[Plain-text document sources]

↓

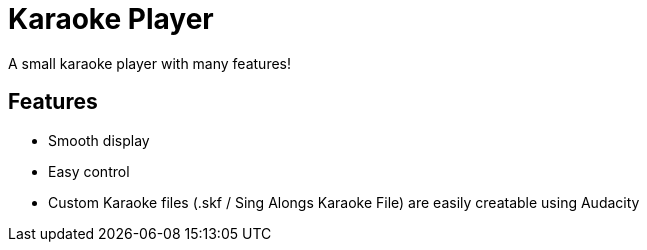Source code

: = Karaoke Player

A small karaoke player with many features!

== Features

- Smooth display
- Easy control
- Custom Karaoke files (.skf / Sing Alongs Karaoke File) are easily creatable using Audacity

↑

Directive: The entries should be printed again exactly as written, leaving all pictures out.

Response area:
Source code

: = Karaoke Player

A small karaoke player with many features!

== Features

- Smooth display
- Easy control
- Custom Karaoke files (.skf / Sing Alongs Karaoke File) are easily creatable using Audacity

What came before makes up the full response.